На первом этаже жила Абрамовна, старуха с носом, заклеенным пластырем. Под пластырем была какая-то незаживающая язва. И вообще вся эта Абрамовна была какая-то незаживающая. Это теперь я понимаю, что самая страшная болезнь, которой она хворала называлось одиночество, но тогда, я десятилетний мальчишка, мало разбирался в диагностике. В прочем, и сейчас, наверное, не очень хорошо разбираюсь.
А кто разбирается?
Абрамовна каждый день ставила табуретку на лестничной площадке, усаживалась на нее и смотрела на лестницу в надежде кого-нибудь увидеть.
Она сидела перед раскрытой дверью в свою однокомнатную старушечью квартиру, из которой жутко пахло затхлостью, старостью и чем-то неуловимым, происхождение которого мне распознать не удавалось.
Когда кто-то спускался вниз, Абрамовна оживала.
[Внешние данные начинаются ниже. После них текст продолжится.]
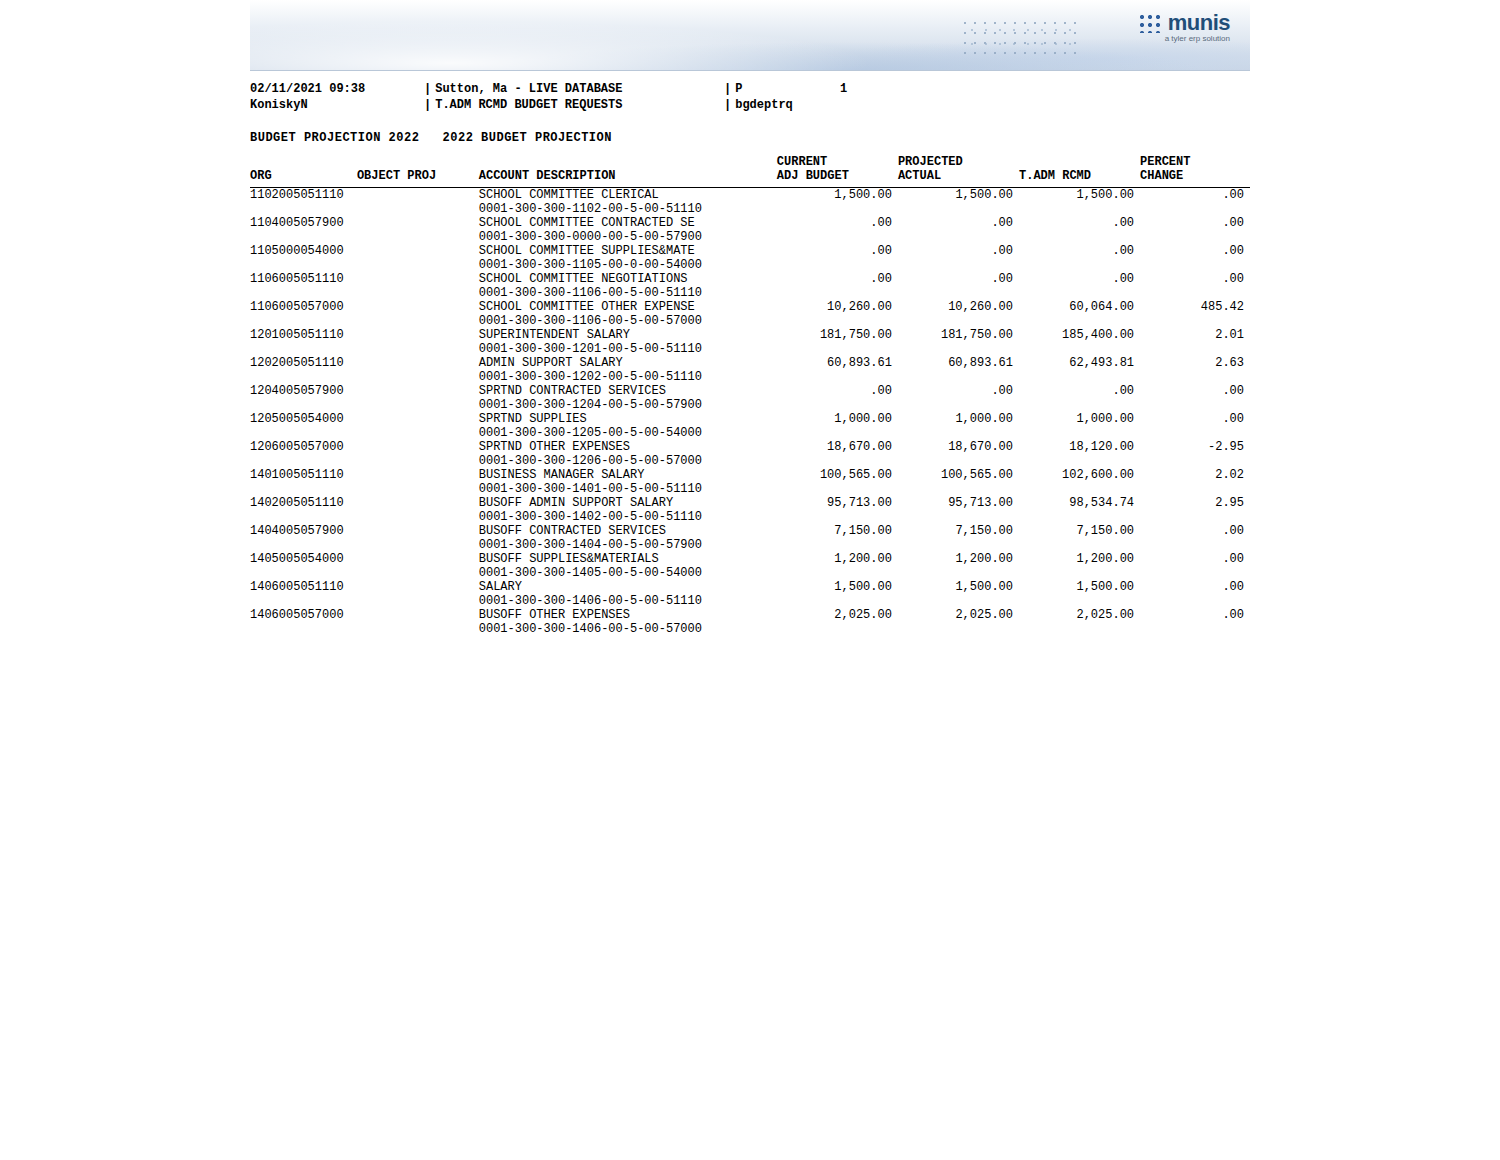munis
a tyler erp solution
| 02/11/2021 09:38 | / Sutton, Ma - LIVE DATABASE | / P | 1 |
| KoniskyN | / T.ADM RCMD BUDGET REQUESTS | / bgdeptrq | |
BUDGET PROJECTION 2022 2022 BUDGET PROJECTION
| ORG | OBJECT PROJ | ACCOUNT DESCRIPTION | CURRENT ADJ BUDGET | PROJECTED ACTUAL | T.ADM RCMD | PERCENT CHANGE |
| --- | --- | --- | --- | --- | --- | --- |
| 1102005051110 | SCHOOL COMMITTEE CLERICAL | 1,500.00 | 1,500.00 | 1,500.00 | .00 |
| | 0001-300-300-1102-00-5-00-51110 | |
| 1104005057900 | SCHOOL COMMITTEE CONTRACTED SE | .00 | .00 | .00 | .00 |
| | 0001-300-300-0000-00-5-00-57900 | |
| 1105000054000 | SCHOOL COMMITTEE SUPPLIES&MATE | .00 | .00 | .00 | .00 |
| | 0001-300-300-1105-00-0-00-54000 | |
| 1106005051110 | SCHOOL COMMITTEE NEGOTIATIONS | .00 | .00 | .00 | .00 |
| | 0001-300-300-1106-00-5-00-51110 | |
| 1106005057000 | SCHOOL COMMITTEE OTHER EXPENSE | 10,260.00 | 10,260.00 | 60,064.00 | 485.42 |
| | 0001-300-300-1106-00-5-00-57000 | |
| 1201005051110 | SUPERINTENDENT SALARY | 181,750.00 | 181,750.00 | 185,400.00 | 2.01 |
| | 0001-300-300-1201-00-5-00-51110 | |
| 1202005051110 | ADMIN SUPPORT SALARY | 60,893.61 | 60,893.61 | 62,493.81 | 2.63 |
| | 0001-300-300-1202-00-5-00-51110 | |
| 1204005057900 | SPRTND CONTRACTED SERVICES | .00 | .00 | .00 | .00 |
| | 0001-300-300-1204-00-5-00-57900 | |
| 1205005054000 | SPRTND SUPPLIES | 1,000.00 | 1,000.00 | 1,000.00 | .00 |
| | 0001-300-300-1205-00-5-00-54000 | |
| 1206005057000 | SPRTND OTHER EXPENSES | 18,670.00 | 18,670.00 | 18,120.00 | -2.95 |
| | 0001-300-300-1206-00-5-00-57000 | |
| 1401005051110 | BUSINESS MANAGER SALARY | 100,565.00 | 100,565.00 | 102,600.00 | 2.02 |
| | 0001-300-300-1401-00-5-00-51110 | |
| 1402005051110 | BUSOFF ADMIN SUPPORT SALARY | 95,713.00 | 95,713.00 | 98,534.74 | 2.95 |
| | 0001-300-300-1402-00-5-00-51110 | |
| 1404005057900 | BUSOFF CONTRACTED SERVICES | 7,150.00 | 7,150.00 | 7,150.00 | .00 |
| | 0001-300-300-1404-00-5-00-57900 | |
| 1405005054000 | BUSOFF SUPPLIES&MATERIALS | 1,200.00 | 1,200.00 | 1,200.00 | .00 |
| | 0001-300-300-1405-00-5-00-54000 | |
| 1406005051110 | SALARY | 1,500.00 | 1,500.00 | 1,500.00 | .00 |
| | 0001-300-300-1406-00-5-00-51110 | |
| 1406005057000 | BUSOFF OTHER EXPENSES | 2,025.00 | 2,025.00 | 2,025.00 | .00 |
| | 0001-300-300-1406-00-5-00-57000 | |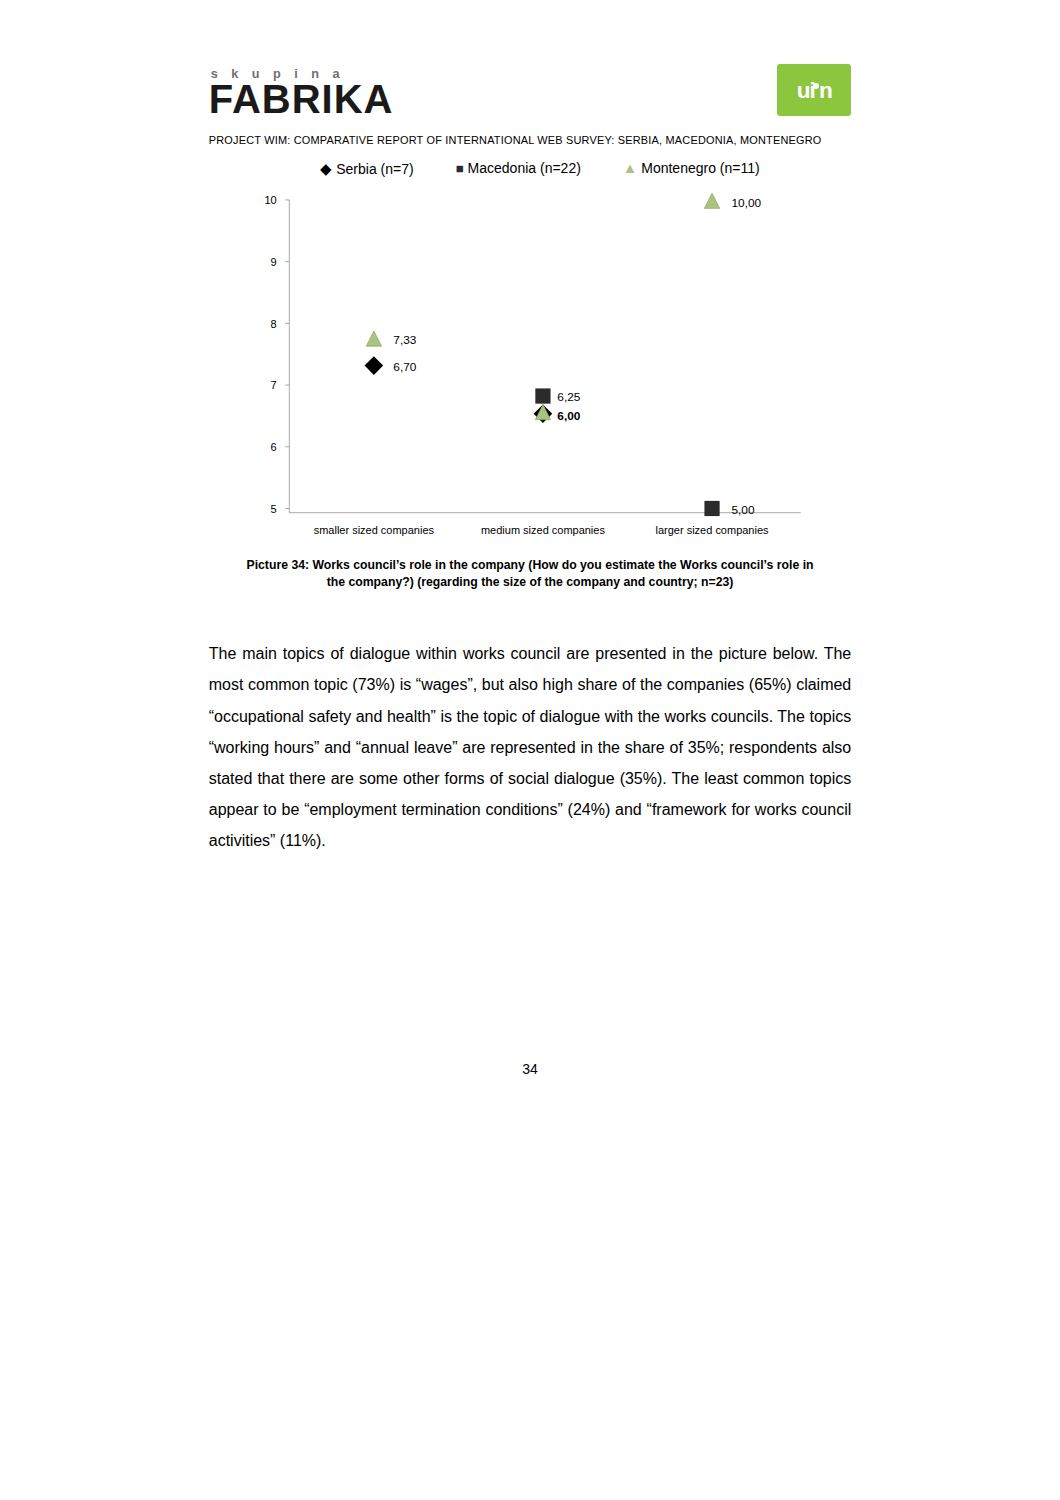s k u p i n a
FABRIKA
ui n
PROJECT WIM: COMPARATIVE REPORT OF INTERNATIONAL WEB SURVEY: SERBIA, MACEDONIA, MONTENEGRO
◆ Serbia (n=7) ■ Macedonia (n=22) ▲ Montenegro (n=11)
10 9 8 7 6 5 4 4 smaller sized companies medium sized companies larger sized companies 10,00 7,33 6,70 6,25 6,00 5,00
Picture 34: Works council’s role in the company (How do you estimate the Works council’s role in the company?) (regarding the size of the company and country; n=23)
The main topics of dialogue within works council are presented in the picture below. The most common topic (73%) is “wages”, but also high share of the companies (65%) claimed “occupational safety and health” is the topic of dialogue with the works councils. The topics “working hours” and “annual leave” are represented in the share of 35%; respondents also stated that there are some other forms of social dialogue (35%). The least common topics appear to be “employment termination conditions” (24%) and “framework for works council activities” (11%).
34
В ее глазах появлялось подобие блеска, она выпрямляла спину, стараясь выглядеть более презентабельно, кивала заклеенным пластырем носом и здоровалась.
Ей, наверное, хотелось чего-то большего. Даже пусть не разговора по душам, на это она даже не надеялась, хотя бы простого "Как здоровье, Абрамовна?" было бы предостаточно для того, чтобы день считался крайне удачным.
Она бы никого бы не стала напрягать развернутым ответом, рассказом о походе к врачу и вообще абсолютно ничем. Она бы ответила что-то вроде "Спасибо, хорошо". И была бы счастлива.
Но люди в основном просто кивали, про себя чертыхаясь из-за этой неприятной старухи, которая "провоняла своей квартирой" весь подъезд.
Моя мама, когда спускалась вниз, а жили мы на третьем этаже, всегда здоровалась. И даже спрашивала про здоровье. Наверное именно поэтому Абрамовна иногда поднималась на третий этаж, шаркая варикозными ногами, обутыми в старые домашние тапки.
Она подходила к нашей квартире, робко стучала в дверь. Звонить она не решалась.
Мама открывала, здоровалась, спрашивала как здоровье.
Абрамовна кривила рот в подобии улыбки, благодарила, отвечала, что хорошо, и уходила назад, спускаясь по ступенькам и придерживаясь скрюченными пальцами за перила.
Ей просто нужно было получить дозу человеческих слов, чтобы заглушить боль одиночества и ненужности.
Мне было десять лет. Я пролетал мимо табуретки с сидящей на ней Абрамовны, зажав пальцами нос. Наверное Абрамовна это видела.
Однажды я возвращался домой с велосипедом, который приходилось тянуть на третий этаж, поэтому быстро пробежать мимо нее не удалось. А тут еще этот шнурок.
Одним словом, я споткнулся, уронил велик и шлепнулся прямо перед Абрамовной.
Чертыхаясь, я поднялся, и увидел перед глазами ириску.
-Тебе больно?- услышал я голос старухи- Вот, возьми...
-Нет- коротко ответил я, схватил велосипед и, рассерженный обидным падением, поплелся наверх. Абрамовна с протянутой мне ириской осталась внизу.
Я рос в те благословенные времена, когда в подъездах не было домофонов, а велик можно было оставить прямо возле квартиры. Я так и поступил. А через пару дней нашел эту самую дурацкую ириску в бардачке велосипеда.
Дети бывают жестокими. Ириску я выбросил.
А потом Абрамовна умерла. Я помню, как какие-то незнакомые люди выносили маленький, будто бы детский, гроб, в котором лежала Абрамовна. Нос у ней был также заклеен, она даже одета была так же...
Родственники на похороны не приехали. Говорят, что не было у нее никаких родственников, а те, кто были, в том числе дочь, погибли во время войны. Подробностей никто не знает, черт разберет, через какие горнила прошла эта маленькая старуха с заклеенным носом.
Потом в квартиру въехали другие жильцы, какая-то молодая пара. В этот день у мусорного бака я нашел ту самую табуретку, на которой когда-то сидела Абрамовна. Она лежала на земле. Квинтэссенция одиночества. Как и ее бывшая хозяйка. Одиночества, от которого умирают люди.
Прошло много лет. Я в жизни не один раз делал вещи, за которые было стыдно. Впрочем, как и каждый из вас. Зря я выбросил ириску. Надо было ее съесть.